Sorry for ruining peace of this community, but I don't know where to ask or where to search, I hope you can help. Knowing how friendly this community I already expect kind of answers, but I hope at least somebody can hint me something.

 

If you're sensitive to theme of suicide - leave topic right now.

 

  Hide contents

I want to kill myself. I tried to make rope tight on my neck using bare hands but it doesn't do anything and rope started to tear earlier than I felt anything good. I want to hang myself like usually it's done, but I afraid of incoming pain, my old and bad fear. How I can overcome? Or maybe there easier way, I heard that alcohol combined with medical drugs can do things. I have easy access to alcohol, I have money for it, but then it would be nice to know which kind of pill I should take to make death 100% possible. We have small storage of various medical stuff, maybe there I can find something.

I tried to hang myself slightly, and I can feel it will be painful, but at least it will work for sure. I couldn't breathe and I think I even felt how my brain wasn't getting oxygen. Maybe alcohol itself will be enough to not feel much of pain? I know I want to die, but idea of pain turns me into wussy.

My house also doesn't has many things which I can use to hang to. There's one great stick between walls, but it's thin and I afraid my weight will break it. There's small forest and abandoned building nearby, there can be stuff, but bringing chair to them can raise some questions from people, it's daylight, and abandoned building as I saw doesn't has many furniture left.

 

 

First and foremost, bob, feel free to contact me in DMs and via mail, as by your preference - if you'd prefer that.

 

Secondly, you're not disturbing the peace of the community. I'm going to risk speaking for people I shouldn't be speaking for, but my sense of the DOOM community is that throughout its 30 years of pulse, it's seen the best we can be and the worst we can be. I urge you not to feel as if you're intruding, if anyone raises that point, the error's with them in my opinion, not yourself.

 

Okay, fairly, I'm extremely sensitive to the topic of suicide. That's why I'm here. I've history with attempts, my current spouse too in a fashion, and moreover, I've lost a previous spouse (whom I'd come to dearly love back then) to suicide.

 

Here's two things I managed to assemble for myself, after years of addiction, depression, and uninhibited nihilism. First is that in face of seemingly unbearable pain, the body reacts with anything drastic it can conjure up - the more drastic the more attractive. It is nothing but a gut reaction, a momentary feeling, a fleeting whim, that will pass.
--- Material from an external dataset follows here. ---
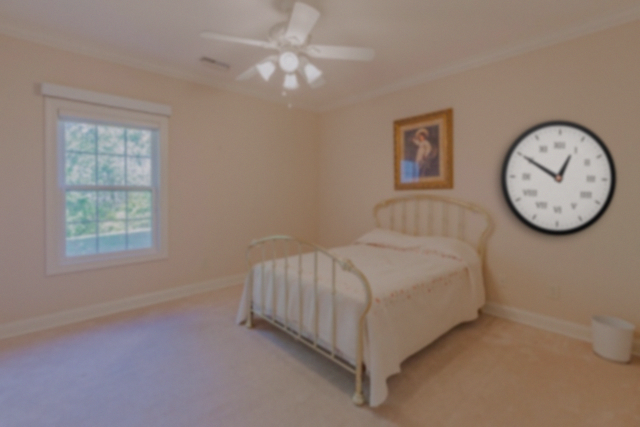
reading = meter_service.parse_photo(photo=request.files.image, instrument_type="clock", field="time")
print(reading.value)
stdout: 12:50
Yes, the depression may persist, the sense of pointlessness might remain, but believe me when I say that the palpable impulses can only live for so long. They burn fast and bright, but run out of fuel fittingly fast.

Personally a few distractions turned out to be fruitful whenever the urge swept over me; working out (heavily, angsty, using your anger Palpatine-style), eating, playing DOOM (100% serious) or another of my gaming obsessions, drawing, writing... Anything that has an outward outlet that you can channel yourself into helps. Hell, yesterday I was about to go to a really dark place, and I planned the most sadistic map in DOOM I could conjure up, and I've yet to finish a single map. Just to get myself out of myself. It's as much a physical thing as a psychological, in my experience.

 

Secondly. When I break it down turbo-rationally (as I'm wont to do when I don't double-check myself) - if I decide to upend my run now, I'll never now how far I could get. I'd never know the joy and happiness I could find. I would only now that I ended on a sour note. And I only know that I have this shot, afterlife or not, we can only guess or believe. This attempt we know we have.

 

It took me a long while of introspection to get here, and I had to really listen to how my personality works, because often I will end up in a miserable hole without being able to trace it. But I have practiced patience with myself enough to know that the answers come afterward. I just need to ride/divert the moment.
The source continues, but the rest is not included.